**RECORDED DATA:**
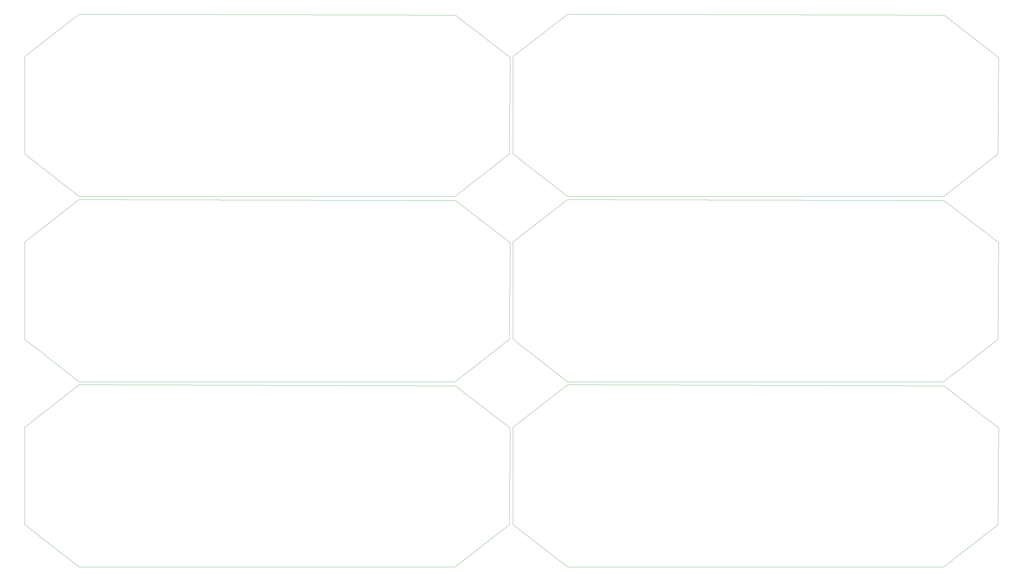
<source format=gbr>
%TF.GenerationSoftware,KiCad,Pcbnew,7.0.6-7.0.6~ubuntu20.04.1*%
%TF.CreationDate,2023-07-11T09:09:46+02:00*%
%TF.ProjectId,output_panel2023-07-11_070926.4017960000,6f757470-7574-45f7-9061-6e656c323032,rev?*%
%TF.SameCoordinates,Original*%
%TF.FileFunction,Profile,NP*%
%FSLAX45Y45*%
G04 Gerber Fmt 4.5, Leading zero omitted, Abs format (unit mm)*
G04 Created by KiCad (PCBNEW 7.0.6-7.0.6~ubuntu20.04.1) date 2023-07-11 09:09:46*
%MOMM*%
%LPD*%
G01*
G04 APERTURE LIST*
%TA.AperFunction,Profile*%
%ADD10C,0.100000*%
%TD*%
G04 APERTURE END LIST*
D10*
X30389999Y-6209999D02*
X32189999Y-7599999D01*
X1850000Y-12289999D02*
X14270000Y-12329999D01*
X16050000Y-4670000D02*
X14250000Y-6070000D01*
X14250000Y-12189999D02*
X1850000Y-12189999D01*
X17969999Y-6169999D02*
X30389999Y-6209999D01*
X32189999Y-7599999D02*
X32169999Y-10789999D01*
X16169999Y-1450000D02*
X17969999Y-50000D01*
X17969999Y-18309999D02*
X16169999Y-16909999D01*
X1850000Y-12189999D02*
X50000Y-10789999D01*
X50000Y-16909999D02*
X50000Y-13689999D01*
X14270000Y-6209999D02*
X16070000Y-7599999D01*
X1850000Y-50000D02*
X14270000Y-90000D01*
X32189999Y-13719999D02*
X32169999Y-16909999D01*
X32169999Y-10789999D02*
X30369999Y-12189999D01*
X50000Y-1450000D02*
X1850000Y-50000D01*
X32169999Y-16909999D02*
X30369999Y-18309999D01*
X16169999Y-10789999D02*
X16169999Y-7569999D01*
X16070000Y-7599999D02*
X16050000Y-10789999D01*
X32169999Y-4670000D02*
X30369999Y-6070000D01*
X17969999Y-12289999D02*
X30389999Y-12329999D01*
X50000Y-7569999D02*
X1850000Y-6169999D01*
X16070000Y-13719999D02*
X16050000Y-16909999D01*
X30369999Y-18309999D02*
X17969999Y-18309999D01*
X14270000Y-90000D02*
X16070000Y-1480000D01*
X50000Y-10789999D02*
X50000Y-7569999D01*
X30369999Y-12189999D02*
X17969999Y-12189999D01*
X17969999Y-6070000D02*
X16169999Y-4670000D01*
X16050000Y-16909999D02*
X14250000Y-18309999D01*
X50000Y-4670000D02*
X50000Y-1450000D01*
X30389999Y-12329999D02*
X32189999Y-13719999D01*
X1850000Y-6169999D02*
X14270000Y-6209999D01*
X16050000Y-10789999D02*
X14250000Y-12189999D01*
X50000Y-13689999D02*
X1850000Y-12289999D01*
X14270000Y-12329999D02*
X16070000Y-13719999D01*
X30369999Y-6070000D02*
X17969999Y-6070000D01*
X1850000Y-6070000D02*
X50000Y-4670000D01*
X30389999Y-90000D02*
X32189999Y-1480000D01*
X32189999Y-1480000D02*
X32169999Y-4670000D01*
X1850000Y-18309999D02*
X50000Y-16909999D01*
X16169999Y-16909999D02*
X16169999Y-13689999D01*
X14250000Y-18309999D02*
X1850000Y-18309999D01*
X16169999Y-7569999D02*
X17969999Y-6169999D01*
X17969999Y-12189999D02*
X16169999Y-10789999D01*
X17969999Y-50000D02*
X30389999Y-90000D01*
X16169999Y-13689999D02*
X17969999Y-12289999D01*
X16070000Y-1480000D02*
X16050000Y-4670000D01*
X16169999Y-4670000D02*
X16169999Y-1450000D01*
X14250000Y-6070000D02*
X1850000Y-6070000D01*
X30389999Y-6209999D02*
X32189999Y-7599999D01*
X1850000Y-12289999D02*
X14270000Y-12329999D01*
X16050000Y-4670000D02*
X14250000Y-6070000D01*
X14250000Y-12189999D02*
X1850000Y-12189999D01*
X17969999Y-6169999D02*
X30389999Y-6209999D01*
X32189999Y-7599999D02*
X32169999Y-10789999D01*
X16169999Y-1450000D02*
X17969999Y-50000D01*
X17969999Y-18309999D02*
X16169999Y-16909999D01*
X1850000Y-12189999D02*
X50000Y-10789999D01*
X50000Y-16909999D02*
X50000Y-13689999D01*
X14270000Y-6209999D02*
X16070000Y-7599999D01*
X1850000Y-50000D02*
X14270000Y-90000D01*
X32189999Y-13719999D02*
X32169999Y-16909999D01*
X32169999Y-10789999D02*
X30369999Y-12189999D01*
X50000Y-1450000D02*
X1850000Y-50000D01*
X32169999Y-16909999D02*
X30369999Y-18309999D01*
X16169999Y-10789999D02*
X16169999Y-7569999D01*
X16070000Y-7599999D02*
X16050000Y-10789999D01*
X32169999Y-4670000D02*
X30369999Y-6070000D01*
X17969999Y-12289999D02*
X30389999Y-12329999D01*
X50000Y-7569999D02*
X1850000Y-6169999D01*
X16070000Y-13719999D02*
X16050000Y-16909999D01*
X30369999Y-18309999D02*
X17969999Y-18309999D01*
X14270000Y-90000D02*
X16070000Y-1480000D01*
X50000Y-10789999D02*
X50000Y-7569999D01*
X30369999Y-12189999D02*
X17969999Y-12189999D01*
X17969999Y-6070000D02*
X16169999Y-4670000D01*
X16050000Y-16909999D02*
X14250000Y-18309999D01*
X50000Y-4670000D02*
X50000Y-1450000D01*
X30389999Y-12329999D02*
X32189999Y-13719999D01*
X1850000Y-6169999D02*
X14270000Y-6209999D01*
X16050000Y-10789999D02*
X14250000Y-12189999D01*
X50000Y-13689999D02*
X1850000Y-12289999D01*
X14270000Y-12329999D02*
X16070000Y-13719999D01*
X30369999Y-6070000D02*
X17969999Y-6070000D01*
X1850000Y-6070000D02*
X50000Y-4670000D01*
X30389999Y-90000D02*
X32189999Y-1480000D01*
X32189999Y-1480000D02*
X32169999Y-4670000D01*
X1850000Y-18309999D02*
X50000Y-16909999D01*
X16169999Y-16909999D02*
X16169999Y-13689999D01*
X14250000Y-18309999D02*
X1850000Y-18309999D01*
X16169999Y-7569999D02*
X17969999Y-6169999D01*
X17969999Y-12189999D02*
X16169999Y-10789999D01*
X17969999Y-50000D02*
X30389999Y-90000D01*
X16169999Y-13689999D02*
X17969999Y-12289999D01*
X16070000Y-1480000D02*
X16050000Y-4670000D01*
X16169999Y-4670000D02*
X16169999Y-1450000D01*
X14250000Y-6070000D02*
X1850000Y-6070000D01*
M02*

</source>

**JOB ITEM:** Write out the material above once more, exactly as it reads, with no pictures.

**ANSWER TO THE PROBLEM:**
<source format=gbr>
%TF.GenerationSoftware,KiCad,Pcbnew,7.0.6-7.0.6~ubuntu20.04.1*%
%TF.CreationDate,2023-07-11T09:09:46+02:00*%
%TF.ProjectId,output_panel2023-07-11_070926.4017960000,6f757470-7574-45f7-9061-6e656c323032,rev?*%
%TF.SameCoordinates,Original*%
%TF.FileFunction,Profile,NP*%
%FSLAX45Y45*%
G04 Gerber Fmt 4.5, Leading zero omitted, Abs format (unit mm)*
G04 Created by KiCad (PCBNEW 7.0.6-7.0.6~ubuntu20.04.1) date 2023-07-11 09:09:46*
%MOMM*%
%LPD*%
G01*
G04 APERTURE LIST*
%TA.AperFunction,Profile*%
%ADD10C,0.100000*%
%TD*%
G04 APERTURE END LIST*
D10*
X30389999Y-6209999D02*
X32189999Y-7599999D01*
X1850000Y-12289999D02*
X14270000Y-12329999D01*
X16050000Y-4670000D02*
X14250000Y-6070000D01*
X14250000Y-12189999D02*
X1850000Y-12189999D01*
X17969999Y-6169999D02*
X30389999Y-6209999D01*
X32189999Y-7599999D02*
X32169999Y-10789999D01*
X16169999Y-1450000D02*
X17969999Y-50000D01*
X17969999Y-18309999D02*
X16169999Y-16909999D01*
X1850000Y-12189999D02*
X50000Y-10789999D01*
X50000Y-16909999D02*
X50000Y-13689999D01*
X14270000Y-6209999D02*
X16070000Y-7599999D01*
X1850000Y-50000D02*
X14270000Y-90000D01*
X32189999Y-13719999D02*
X32169999Y-16909999D01*
X32169999Y-10789999D02*
X30369999Y-12189999D01*
X50000Y-1450000D02*
X1850000Y-50000D01*
X32169999Y-16909999D02*
X30369999Y-18309999D01*
X16169999Y-10789999D02*
X16169999Y-7569999D01*
X16070000Y-7599999D02*
X16050000Y-10789999D01*
X32169999Y-4670000D02*
X30369999Y-6070000D01*
X17969999Y-12289999D02*
X30389999Y-12329999D01*
X50000Y-7569999D02*
X1850000Y-6169999D01*
X16070000Y-13719999D02*
X16050000Y-16909999D01*
X30369999Y-18309999D02*
X17969999Y-18309999D01*
X14270000Y-90000D02*
X16070000Y-1480000D01*
X50000Y-10789999D02*
X50000Y-7569999D01*
X30369999Y-12189999D02*
X17969999Y-12189999D01*
X17969999Y-6070000D02*
X16169999Y-4670000D01*
X16050000Y-16909999D02*
X14250000Y-18309999D01*
X50000Y-4670000D02*
X50000Y-1450000D01*
X30389999Y-12329999D02*
X32189999Y-13719999D01*
X1850000Y-6169999D02*
X14270000Y-6209999D01*
X16050000Y-10789999D02*
X14250000Y-12189999D01*
X50000Y-13689999D02*
X1850000Y-12289999D01*
X14270000Y-12329999D02*
X16070000Y-13719999D01*
X30369999Y-6070000D02*
X17969999Y-6070000D01*
X1850000Y-6070000D02*
X50000Y-4670000D01*
X30389999Y-90000D02*
X32189999Y-1480000D01*
X32189999Y-1480000D02*
X32169999Y-4670000D01*
X1850000Y-18309999D02*
X50000Y-16909999D01*
X16169999Y-16909999D02*
X16169999Y-13689999D01*
X14250000Y-18309999D02*
X1850000Y-18309999D01*
X16169999Y-7569999D02*
X17969999Y-6169999D01*
X17969999Y-12189999D02*
X16169999Y-10789999D01*
X17969999Y-50000D02*
X30389999Y-90000D01*
X16169999Y-13689999D02*
X17969999Y-12289999D01*
X16070000Y-1480000D02*
X16050000Y-4670000D01*
X16169999Y-4670000D02*
X16169999Y-1450000D01*
X14250000Y-6070000D02*
X1850000Y-6070000D01*
X30389999Y-6209999D02*
X32189999Y-7599999D01*
X1850000Y-12289999D02*
X14270000Y-12329999D01*
X16050000Y-4670000D02*
X14250000Y-6070000D01*
X14250000Y-12189999D02*
X1850000Y-12189999D01*
X17969999Y-6169999D02*
X30389999Y-6209999D01*
X32189999Y-7599999D02*
X32169999Y-10789999D01*
X16169999Y-1450000D02*
X17969999Y-50000D01*
X17969999Y-18309999D02*
X16169999Y-16909999D01*
X1850000Y-12189999D02*
X50000Y-10789999D01*
X50000Y-16909999D02*
X50000Y-13689999D01*
X14270000Y-6209999D02*
X16070000Y-7599999D01*
X1850000Y-50000D02*
X14270000Y-90000D01*
X32189999Y-13719999D02*
X32169999Y-16909999D01*
X32169999Y-10789999D02*
X30369999Y-12189999D01*
X50000Y-1450000D02*
X1850000Y-50000D01*
X32169999Y-16909999D02*
X30369999Y-18309999D01*
X16169999Y-10789999D02*
X16169999Y-7569999D01*
X16070000Y-7599999D02*
X16050000Y-10789999D01*
X32169999Y-4670000D02*
X30369999Y-6070000D01*
X17969999Y-12289999D02*
X30389999Y-12329999D01*
X50000Y-7569999D02*
X1850000Y-6169999D01*
X16070000Y-13719999D02*
X16050000Y-16909999D01*
X30369999Y-18309999D02*
X17969999Y-18309999D01*
X14270000Y-90000D02*
X16070000Y-1480000D01*
X50000Y-10789999D02*
X50000Y-7569999D01*
X30369999Y-12189999D02*
X17969999Y-12189999D01*
X17969999Y-6070000D02*
X16169999Y-4670000D01*
X16050000Y-16909999D02*
X14250000Y-18309999D01*
X50000Y-4670000D02*
X50000Y-1450000D01*
X30389999Y-12329999D02*
X32189999Y-13719999D01*
X1850000Y-6169999D02*
X14270000Y-6209999D01*
X16050000Y-10789999D02*
X14250000Y-12189999D01*
X50000Y-13689999D02*
X1850000Y-12289999D01*
X14270000Y-12329999D02*
X16070000Y-13719999D01*
X30369999Y-6070000D02*
X17969999Y-6070000D01*
X1850000Y-6070000D02*
X50000Y-4670000D01*
X30389999Y-90000D02*
X32189999Y-1480000D01*
X32189999Y-1480000D02*
X32169999Y-4670000D01*
X1850000Y-18309999D02*
X50000Y-16909999D01*
X16169999Y-16909999D02*
X16169999Y-13689999D01*
X14250000Y-18309999D02*
X1850000Y-18309999D01*
X16169999Y-7569999D02*
X17969999Y-6169999D01*
X17969999Y-12189999D02*
X16169999Y-10789999D01*
X17969999Y-50000D02*
X30389999Y-90000D01*
X16169999Y-13689999D02*
X17969999Y-12289999D01*
X16070000Y-1480000D02*
X16050000Y-4670000D01*
X16169999Y-4670000D02*
X16169999Y-1450000D01*
X14250000Y-6070000D02*
X1850000Y-6070000D01*
M02*

</source>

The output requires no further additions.